More books, movies, etc., should combine swords and starships.

I thoroughly enjoyed this Jason Heller essay from 2015 about “science fantasy,” or that weird amalgamation of science-fiction and fantasy genre tropes that hit its peak in the early-to-mid ’80s.

Starships and swords have been mashed up so many ways throughout the history of pop culture, it’s become conventional. That mix of elements from both science fiction and fantasy is called, efficiently enough, science fantasy — but I didn’t know about any of that in the spring of 1983 as I walked out of the two-screen theater that my grandmother managed, having just seen Return Of The Jedi for the first time. All I knew was that the trilogy I’d been obsessing over since I was 5 — when I saw Star Wars during its first run in 1977 — had come to a close. Now there was a void in my life that not even hyperspace could overcome.

Science-fiction movies were everywhere at the time, and so were fantasy movies. And TV, and books, and comics. It wasn’t like I was starved for the stuff. For me, though, there was more than mere novelty in Star Wars’ interaction of advanced technology and magic (and yes, The Force was magic, at least until George Lucas waved away much of its mystique in The Phantom Menace by introducing the idea of midi-chlorians). Even at that young age, my brain was stretched by the sheer, imaginative hodgepodge of science fiction and fantasy, genres that were often mentioned in the same breath, yet seemed to have distinct rules and traditions.

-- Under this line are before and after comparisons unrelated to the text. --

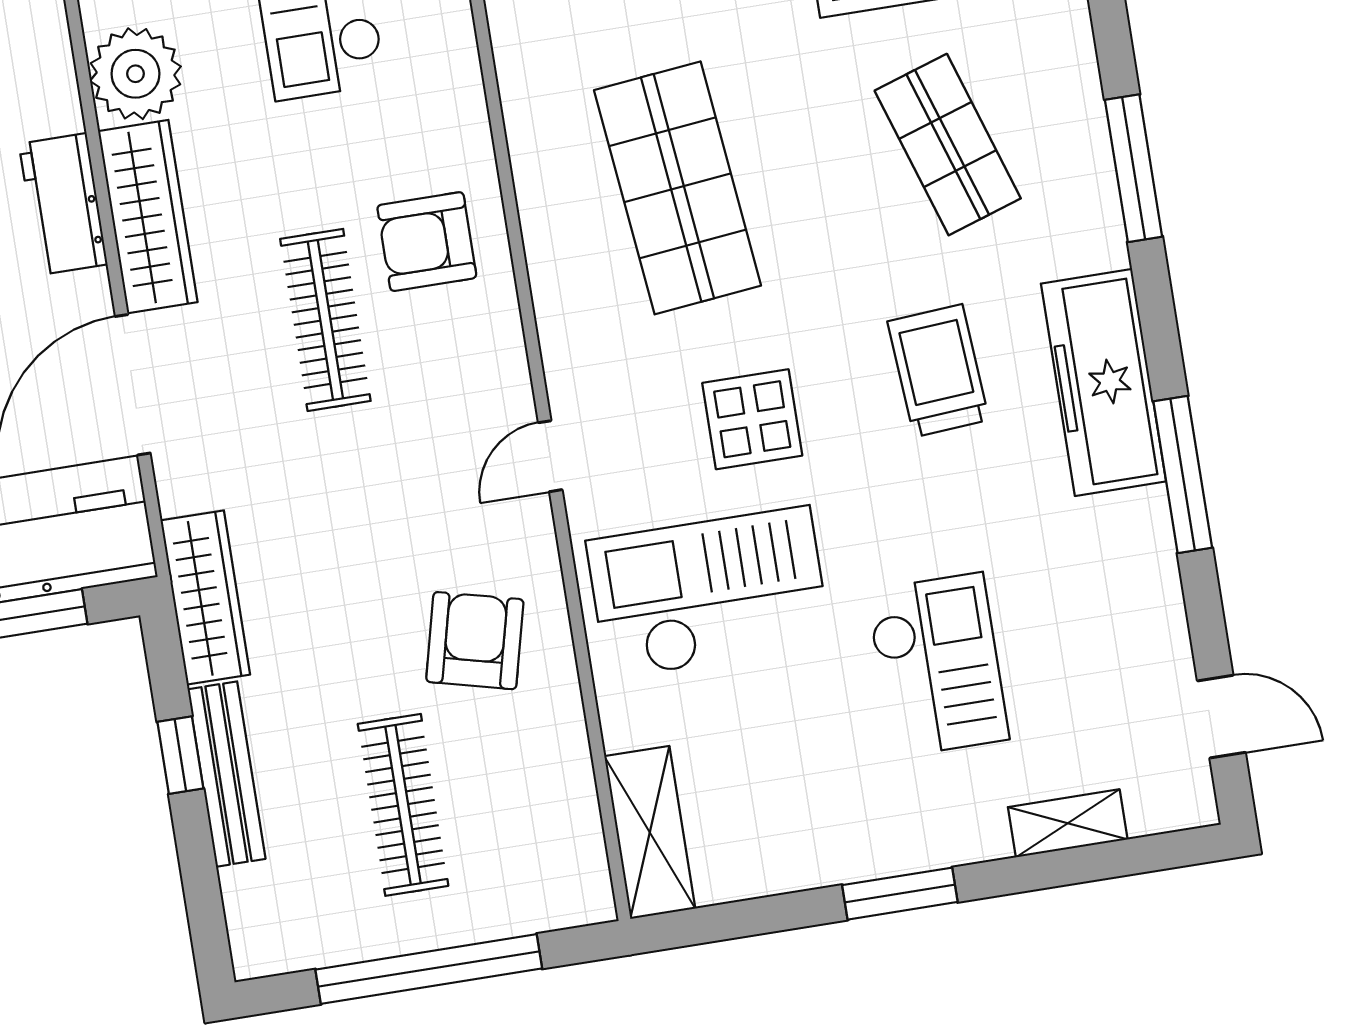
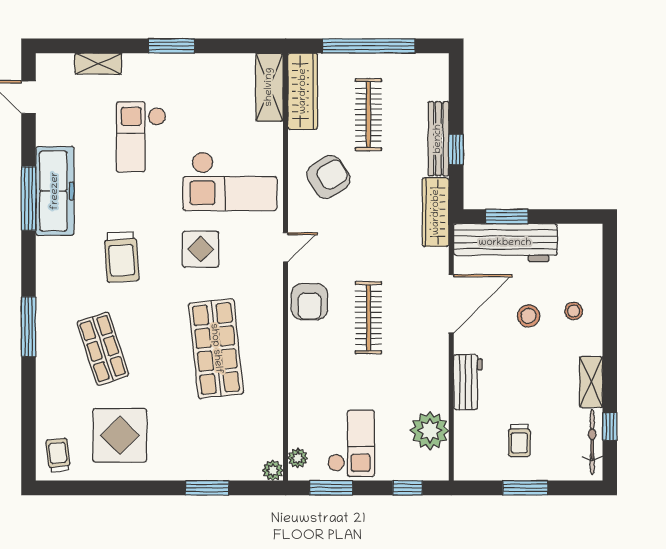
wardrobe: (148, 217) -> (303, 91), moved, turned 180
armchair: (427, 242) -> (310, 302), moved, turned 90
freezer: (1103, 382) -> (55, 191), moved
armchair: (475, 641) -> (328, 177), turned -136

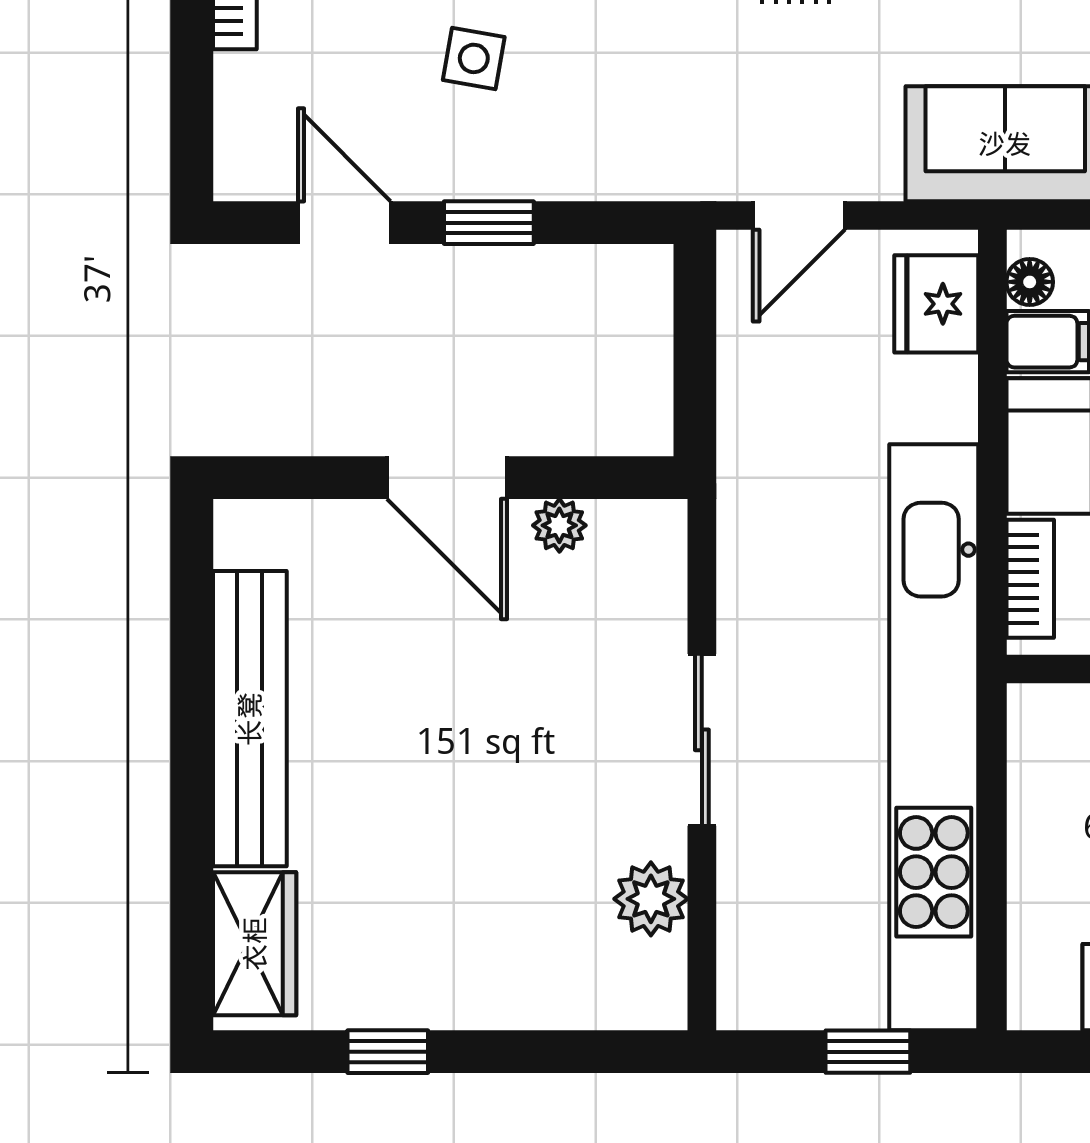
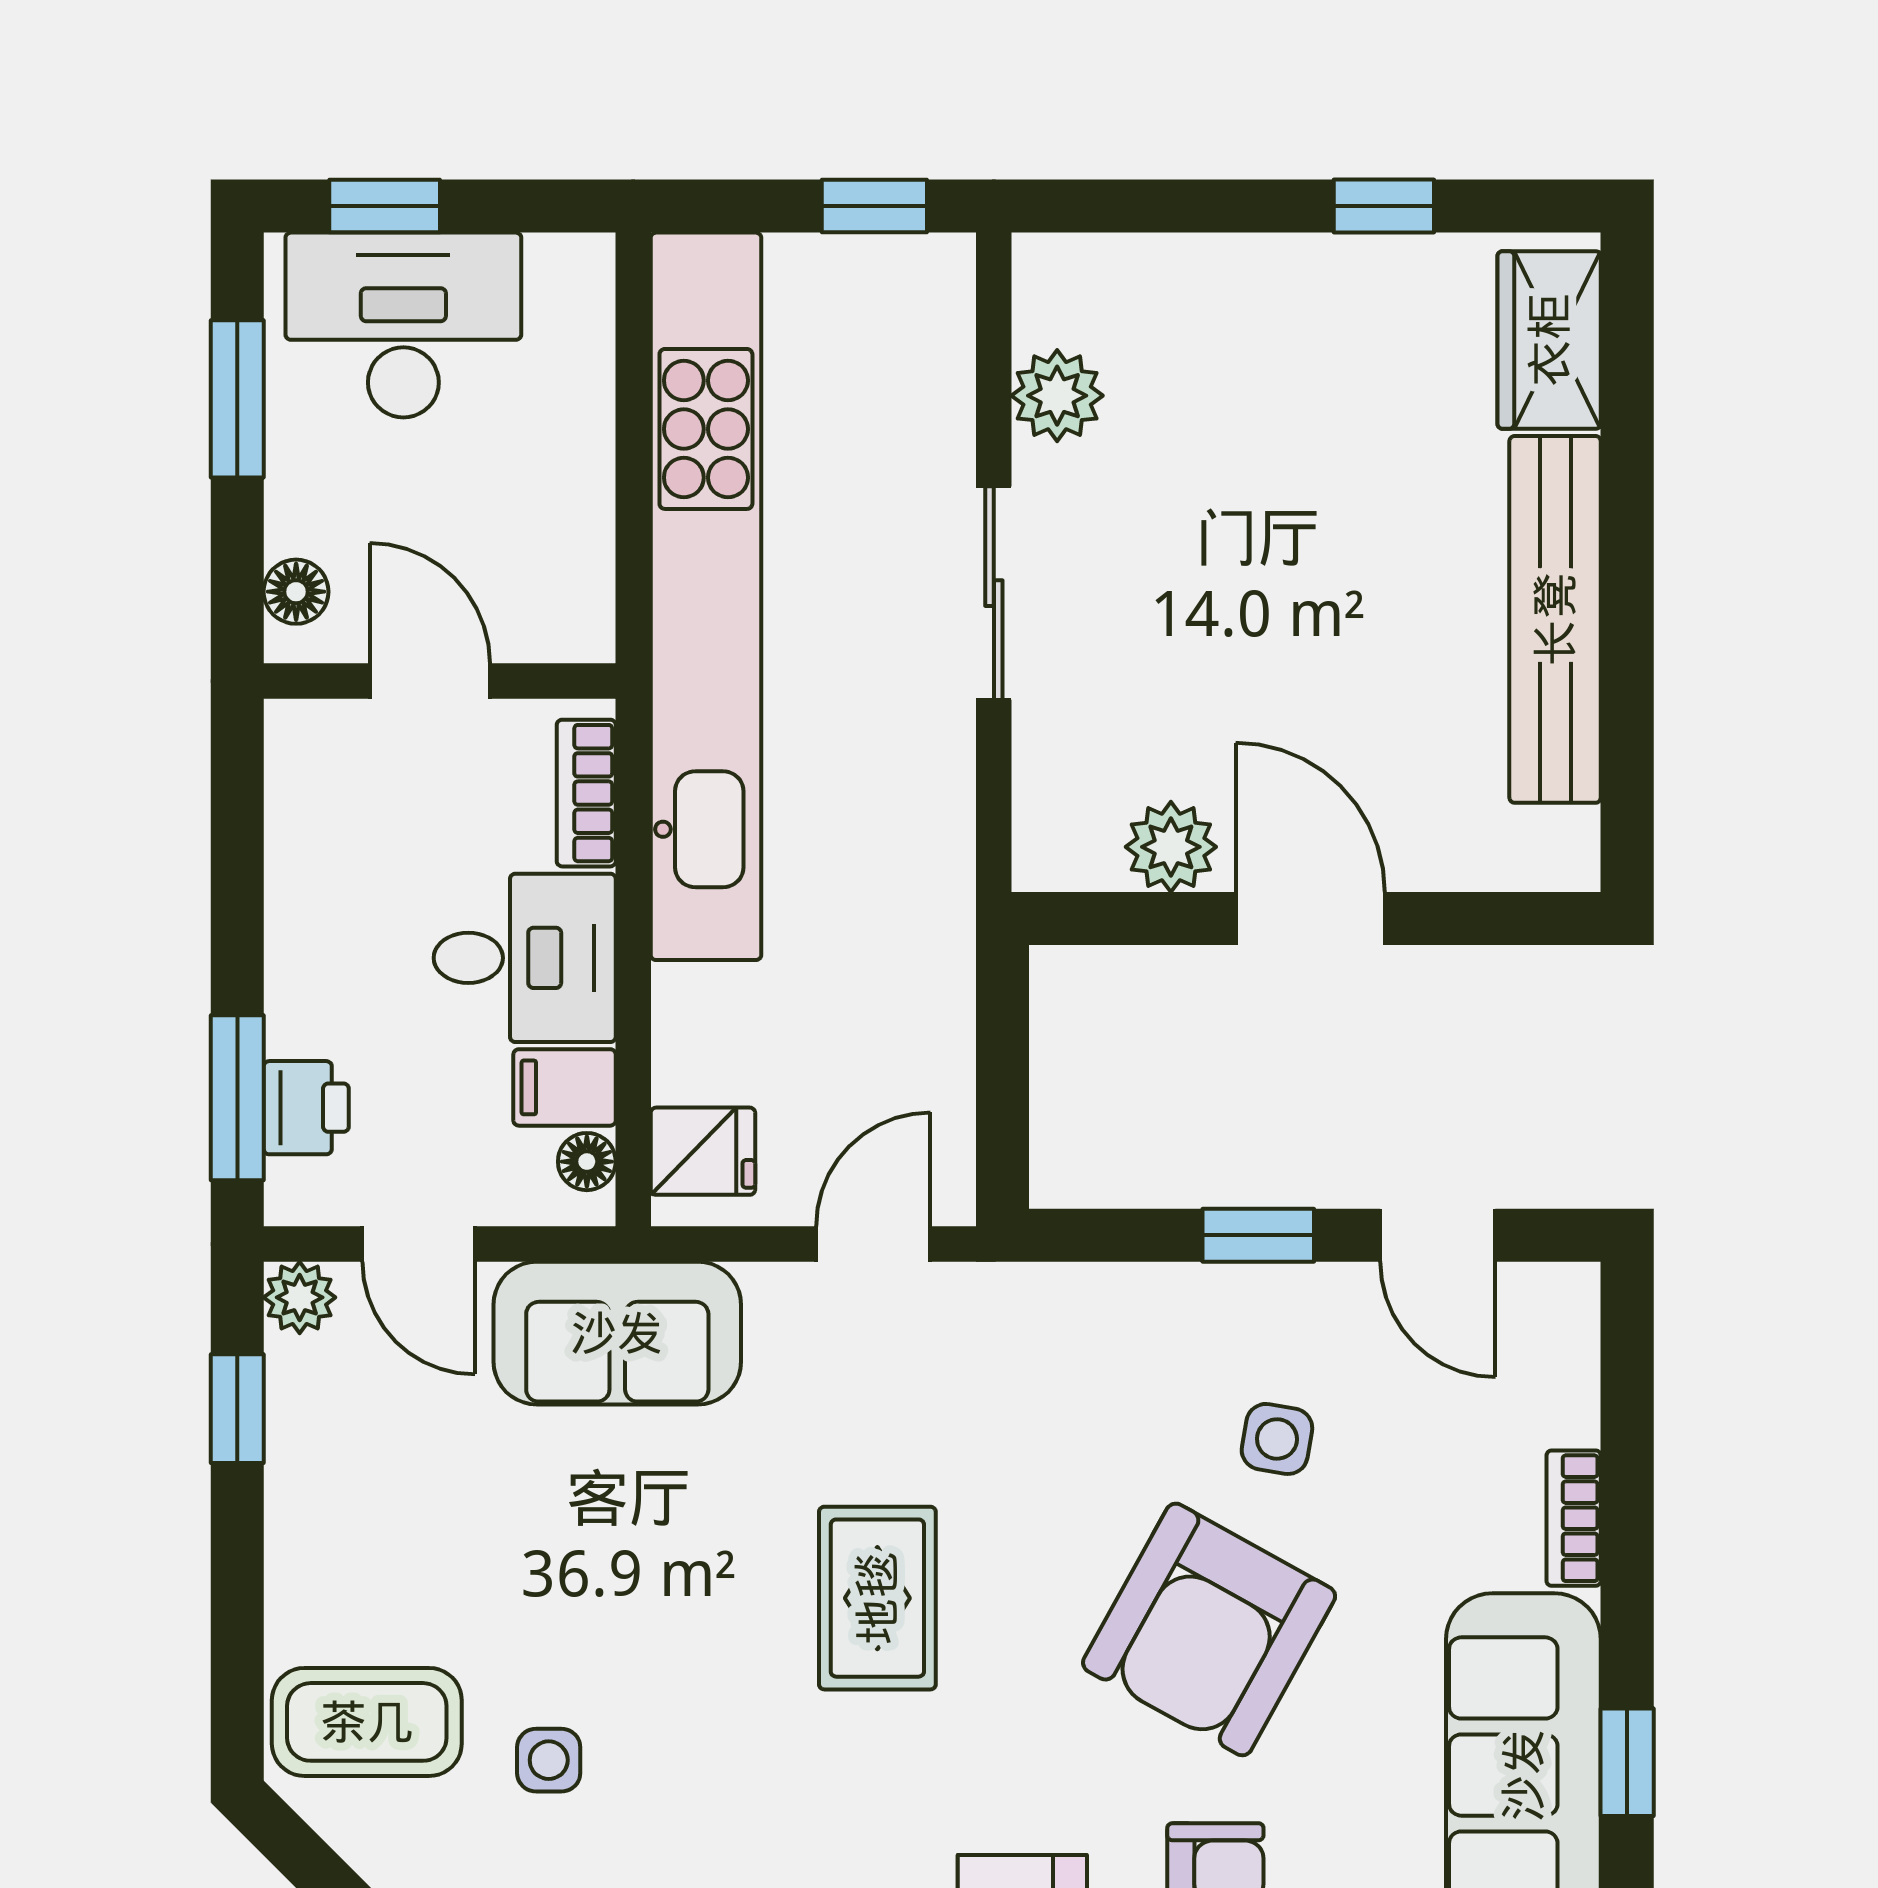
fridge: (936, 304) -> (703, 1151), width x0.72
plant: (559, 525) -> (1171, 847), width x1.38, depth x1.38
window: (868, 1052) -> (874, 206), moved

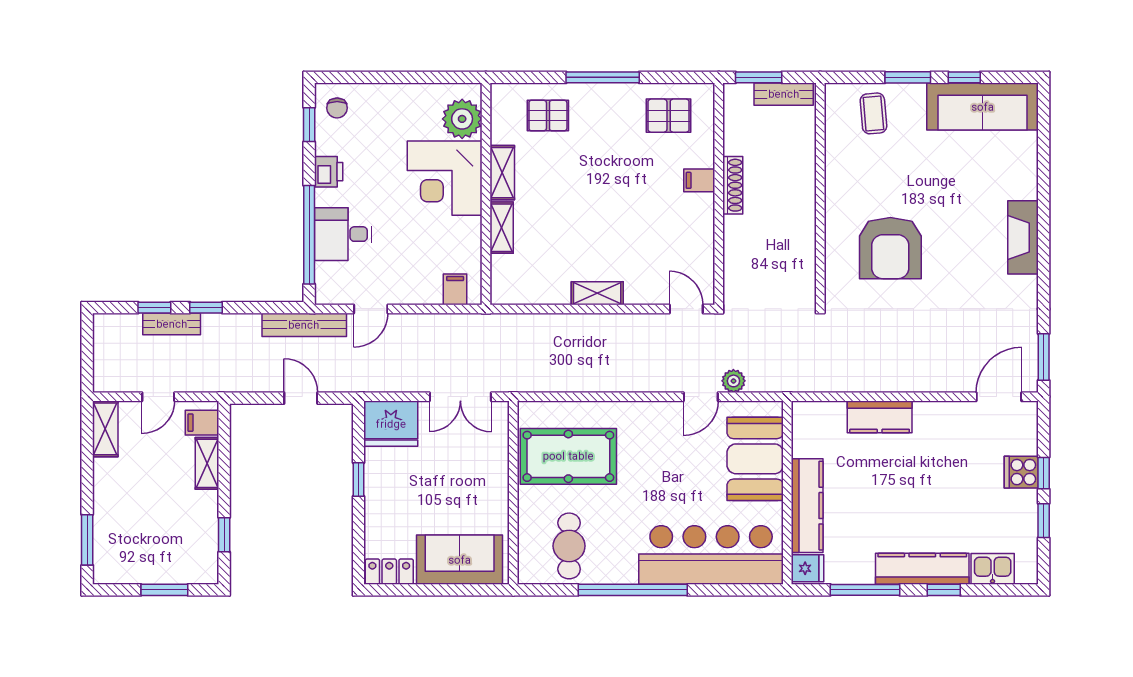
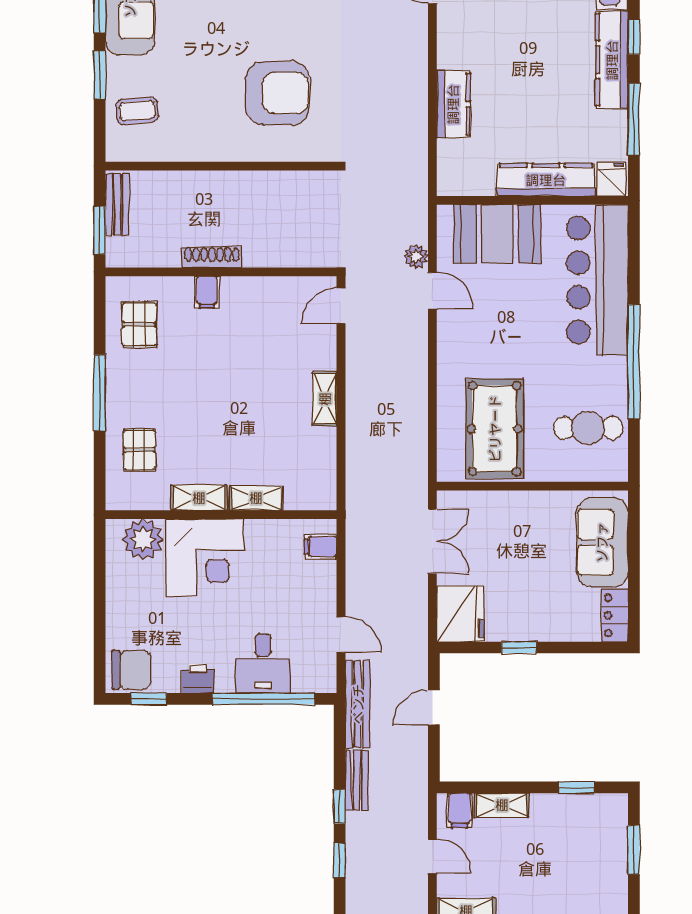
chair: (337, 108) -> (131, 670), width x1.87, depth x1.87
bench: (172, 324) -> (357, 780), moved

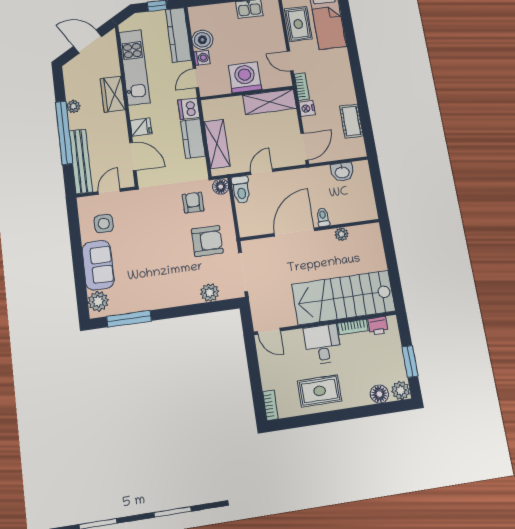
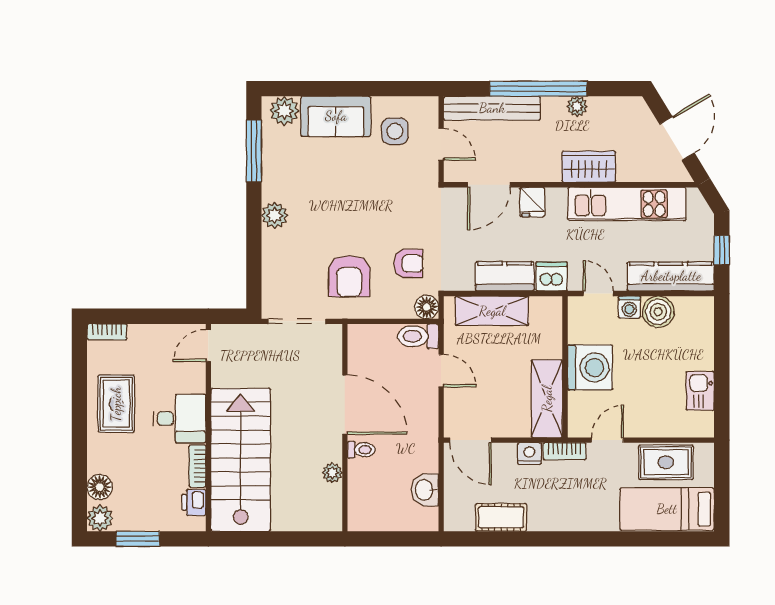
plant: (210, 293) -> (275, 215), moved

Star Wars inhabits the far end of the science-fantasy spectrum. On the surface, it’s straight science fiction, awash in robots, space stations, and aliens. Where things get wonderfully muddled is in the way The Force works its quiet, mystical presence into the tableau, serving as a cross between occult philosophy and psychic ability that sums up the Western magical tradition since the days of John Dee — that is, before the Enlightenment split alchemy into the discreet disciplines of science and magic. The story of Star Wars is an archetypal one, as anyone who’s read Joseph Campbell (or has two eyes) knows well, which makes its King Arthur-like subtext glaringly apparent — but no less revolutionary for applying such a mythic aura to big-screen science fiction.

Heller mentions a lot of great works, from Thundarr the Barbarian and ThunderCats to Viriconium and The Book of the New Sun to Krull. The mention of Thundarr the Barbarian, in particular, really took me back, though.

I’m sure the series would be quite painful to watch now as an adult, but I was pretty awed by it as a kid. I didn’t know what “post-apocalyptic” meant at the time, but Thundarr’s world (not to mention his Sunsword) was pretty mind-blowing to my younger self.